I just browsed through all pages again to see if I missed something. There is one benchmark not having 4.0 GHz tweak results, that is the Vegas PRO video editing software benchmark. I ran out time, it is a totally new benchmark test I created last minute (as I felt we need some professional editing software in the test suite) and simply ran out of time as I needed to move onto something with a V in review wise. I'll try and update that one benchmark chart soon though.
Remember, TDP!=wattage. The annoying thing is we don't know exactly what the TDP is in regards to: base clock or turbo/XFR (I'm betting on base clock). TR's base clock is relatively high for a 12 or 16 core CPU and Intel's is definitely low enough to fit the 140W claim. But since aftermarket coolers have to be used for these CPUs, unless you've got a real crappy heatsink, you're not going to be limited to base clocks. Therefore, Intel reaches its turbo speeds and exceeds the advertised TDP. @Emille I really don't understand why people keep their hopes up for this CPU for gaming. Seriously, there is absolutely no reason to expect TR would outperform an overclocked Ryzen 7. Quad channel is not a good reason - not enough of the CPU cores are under enough stress to demand that kind of bandwidth. You're entitled to your opinion, but the flaw in it is your unrealistic expectations.
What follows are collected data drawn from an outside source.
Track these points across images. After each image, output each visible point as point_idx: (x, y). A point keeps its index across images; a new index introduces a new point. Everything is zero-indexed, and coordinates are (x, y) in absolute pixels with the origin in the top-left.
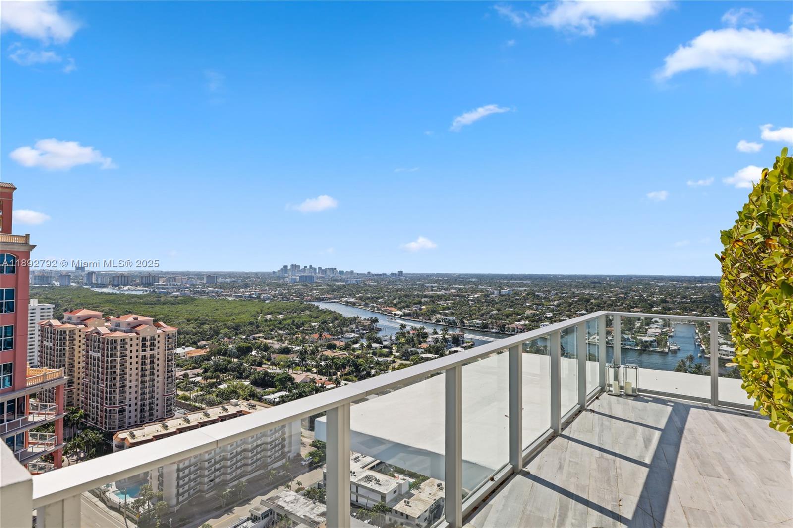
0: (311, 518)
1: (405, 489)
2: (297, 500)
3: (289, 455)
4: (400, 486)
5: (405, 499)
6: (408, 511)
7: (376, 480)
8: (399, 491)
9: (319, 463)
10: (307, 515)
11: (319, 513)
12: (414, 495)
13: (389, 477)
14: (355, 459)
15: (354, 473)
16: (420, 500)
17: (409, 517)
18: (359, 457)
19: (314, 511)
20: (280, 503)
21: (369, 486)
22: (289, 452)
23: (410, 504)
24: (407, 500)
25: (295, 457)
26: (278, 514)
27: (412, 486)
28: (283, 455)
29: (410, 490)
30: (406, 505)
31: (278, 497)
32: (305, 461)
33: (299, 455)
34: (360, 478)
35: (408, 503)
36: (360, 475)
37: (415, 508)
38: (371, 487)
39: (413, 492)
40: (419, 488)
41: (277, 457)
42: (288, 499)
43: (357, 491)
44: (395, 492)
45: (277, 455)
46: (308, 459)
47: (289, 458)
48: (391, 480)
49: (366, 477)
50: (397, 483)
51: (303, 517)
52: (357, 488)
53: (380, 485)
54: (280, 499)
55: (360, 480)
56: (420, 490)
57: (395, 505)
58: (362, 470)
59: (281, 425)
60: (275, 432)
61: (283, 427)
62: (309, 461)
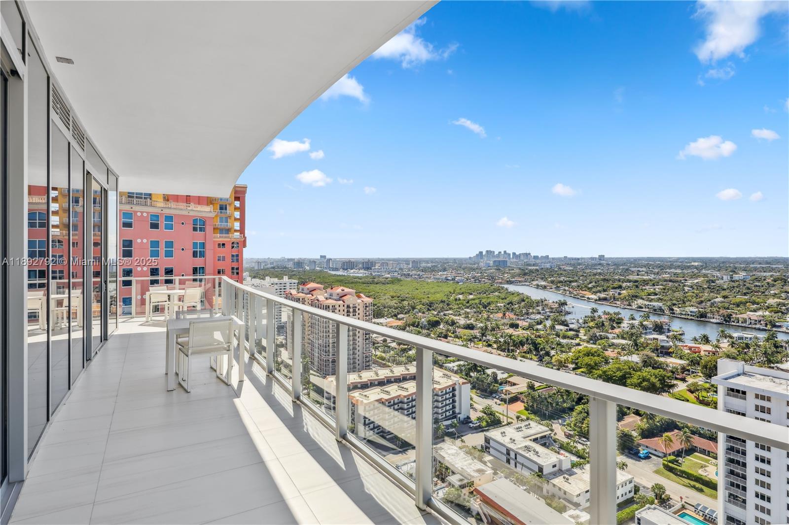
0: (467, 472)
1: (566, 465)
2: (458, 454)
3: (459, 416)
4: (560, 461)
5: (565, 475)
6: (566, 487)
7: (534, 451)
8: (559, 467)
9: (486, 427)
10: (464, 468)
11: (475, 469)
12: (577, 473)
13: (550, 451)
14: (517, 429)
15: (514, 440)
16: (581, 480)
17: (567, 493)
18: (521, 427)
19: (471, 467)
20: (442, 453)
21: (527, 455)
22: (459, 413)
23: (569, 481)
24: (567, 476)
25: (465, 419)
26: (440, 462)
27: (574, 465)
28: (454, 416)
29: (572, 467)
30: (565, 481)
31: (441, 448)
32: (473, 424)
33: (468, 418)
34: (519, 446)
35: (568, 479)
36: (520, 444)
37: (574, 486)
38: (529, 457)
39: (575, 470)
40: (583, 468)
41: (448, 416)
42: (450, 452)
43: (516, 458)
44: (554, 466)
45: (448, 414)
46: (475, 422)
47: (459, 419)
48: (551, 454)
49: (526, 447)
50: (557, 458)
51: (460, 469)
52: (516, 455)
53: (539, 456)
54: (443, 450)
55: (518, 448)
56: (583, 471)
57: (553, 478)
58: (523, 439)
59: (451, 388)
60: (446, 393)
61: (454, 390)
62: (477, 425)
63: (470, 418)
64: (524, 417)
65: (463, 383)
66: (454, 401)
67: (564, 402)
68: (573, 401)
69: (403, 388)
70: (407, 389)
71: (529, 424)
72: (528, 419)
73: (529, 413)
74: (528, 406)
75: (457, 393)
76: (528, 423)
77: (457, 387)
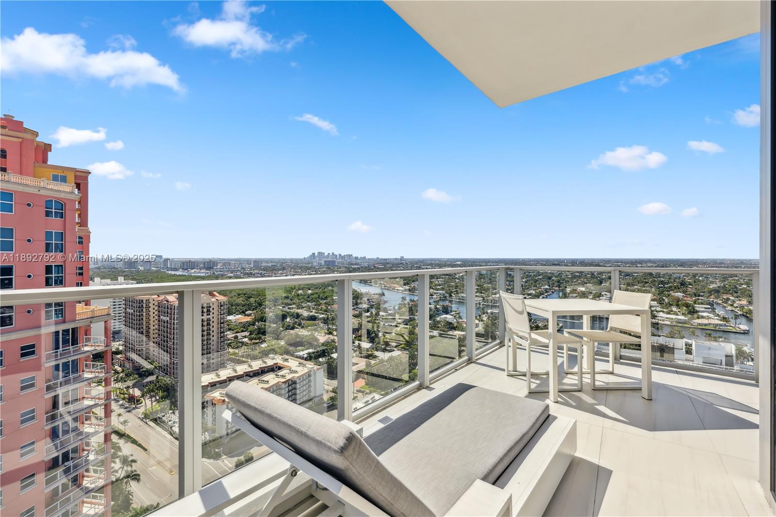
3: (314, 399)
14: (366, 402)
18: (369, 401)
22: (314, 397)
25: (319, 400)
28: (310, 399)
32: (326, 404)
45: (305, 398)
46: (328, 402)
47: (315, 401)
59: (307, 375)
60: (303, 381)
61: (309, 376)
62: (330, 404)
63: (323, 399)
64: (368, 391)
65: (318, 369)
66: (310, 386)
67: (394, 373)
68: (400, 372)
69: (264, 381)
70: (268, 382)
71: (374, 396)
72: (370, 393)
73: (369, 387)
74: (368, 381)
75: (312, 378)
76: (372, 396)
77: (312, 373)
Intel and AMD calculates TDP diferent but TDP does'nt mean "Power Draw" is just "Thermal Power Dissipation", Intel has lower área, higher clocks, worse process, -----> Dissaster, higher Power draw and temps
For the crossfire/sli gaming enthusiast I think the 8-core 1900x is the ticket because of all of those PCIe Lanes, especially--as well as quad-channel memory support--you have to buy 2x the amount needed to configure dual-channel Ryzen, but you can partially compensate by buying cheaper, slower ram while still coming out ahead of dual-channel in terms of memory bandwidth and capacity. Pretty much, AMD has all of the bases covered in the consumer market, imo. It all depends on the money you want to spend! Great review HH! Intel's "glue" description is pretty darn funny... Reminds me of nVidia when a competitor introduces a GPU hardware feature they haven't implemented: "Oh, that? Oh, we've always had that feature in our hardware--we just haven't turned it on, yet!"... Fun-ee... They've done that since long before 3dfx wound up in the nVidia stomach. I love to see Intel sent scrambling in a mad dash to its fabs, yelling: "OK, everybody, wake up! We've got work to do!"
No, you are not any of these. But like many others you keep ignoring the fact that this is not a gaming cpu and you keep complaining about gaming performance vs a 4790K.